I have a Spark dataframe, consisting of let's say 10K ID. Each row of the Dataframe consists on pair of ID and their euclidean distance (each ID represent a Document. The dataframe looks like this:
ID_source | ID_destination | Euclidean Distance
1 1 0.0
1 2 1.3777
1 3 1.38
. . .
. . .
. . .
2 1 0.5555
2 2 0.0
. . .
. . .
. . .
For each ID_source i want to have the top 10 ID_destination according to Euclidean distance. Well in Spark i managed to do it well with the following lines of code. The matrix as described above is named similarity_join.
window = Window.orderBy(col("id_source")).partitionBy(col("id_source")).orderBy(col("EuclideanDistance").asc())
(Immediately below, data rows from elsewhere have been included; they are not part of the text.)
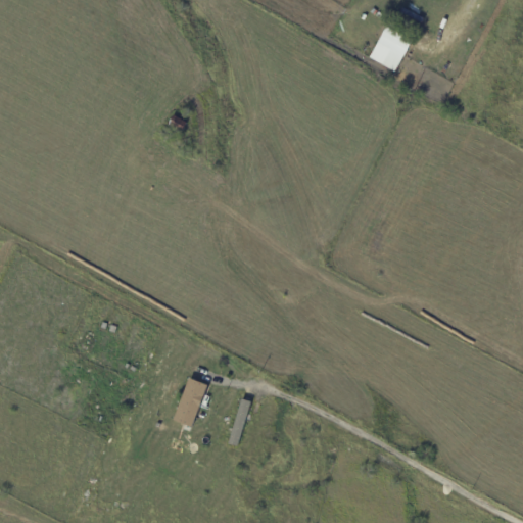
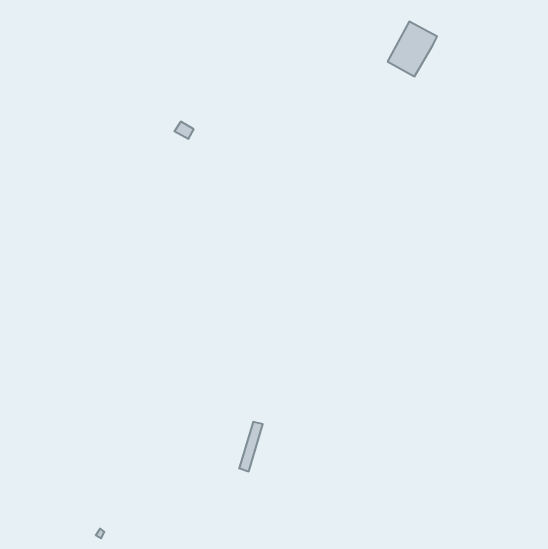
building: [174,378,205,426] -> none

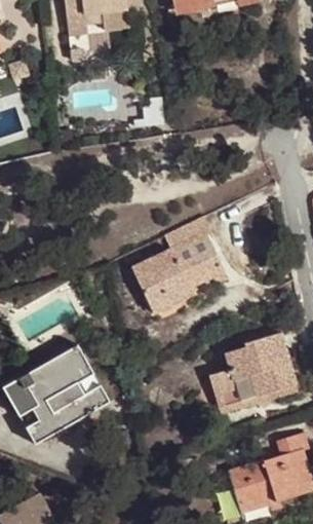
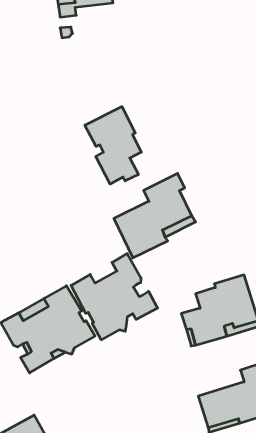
building: none -> [85,107,141,184]
building: none -> [71,254,158,340]

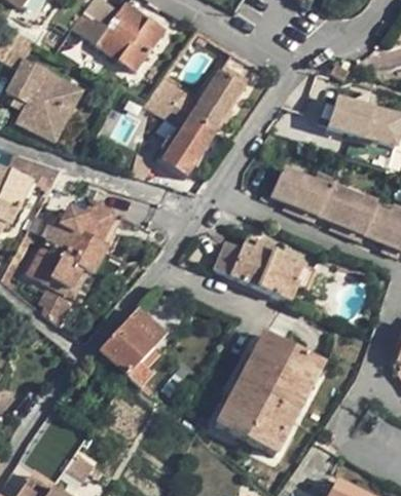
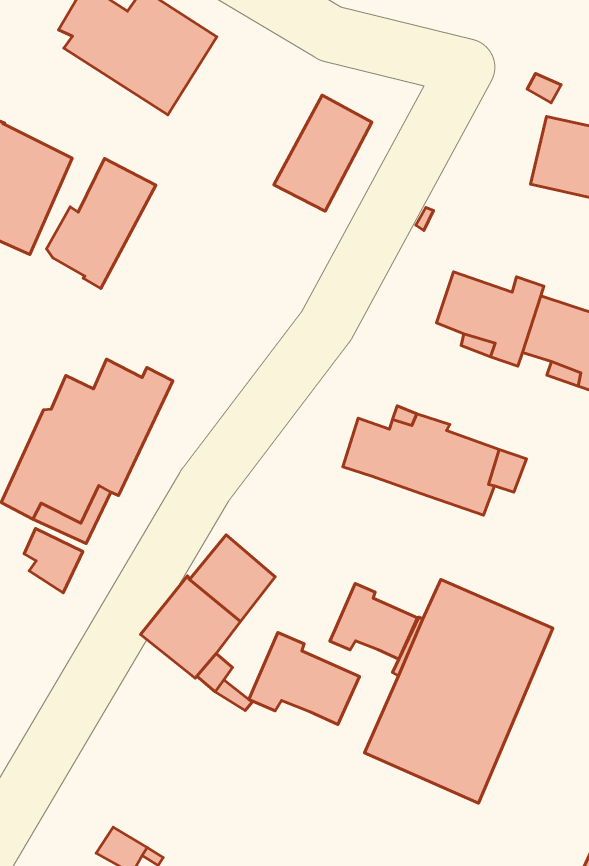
building: [154,113,216,183] -> [47,159,156,288]
building: none -> [330,583,417,659]
building: none -> [249,632,360,725]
df_filtered = similarity_join.select('*', rank().over(window).alias('rank')).orderBy(col("id_source").asc()).filter((col('rank') <= 10))
The issue happens when i want to write the result into csv.
date_now = datetime.datetime.now().strftime('%Y%m%d_%H%M%S')
model_filename = "description_dataframe_"+date_now
df_filtered.write.csv(DESCRIPTION_MODEL_PATH+model_filename)
I have missing IDs in the final csv (Obtained after compacting outputs in hadoop). When i am using a low sample (10-500) i have all the IDs, but when using a 5000 ID sample, i have a lot of missing IDs in the csv. It looks like some partitions are not written on the disk. Even when i use coalesce(1), i have the same issue. Any help please. I am using 5 machines (1 master, 4 workers). And i intend to go up to 10 millions ID so i will have 10 millions window (partitions)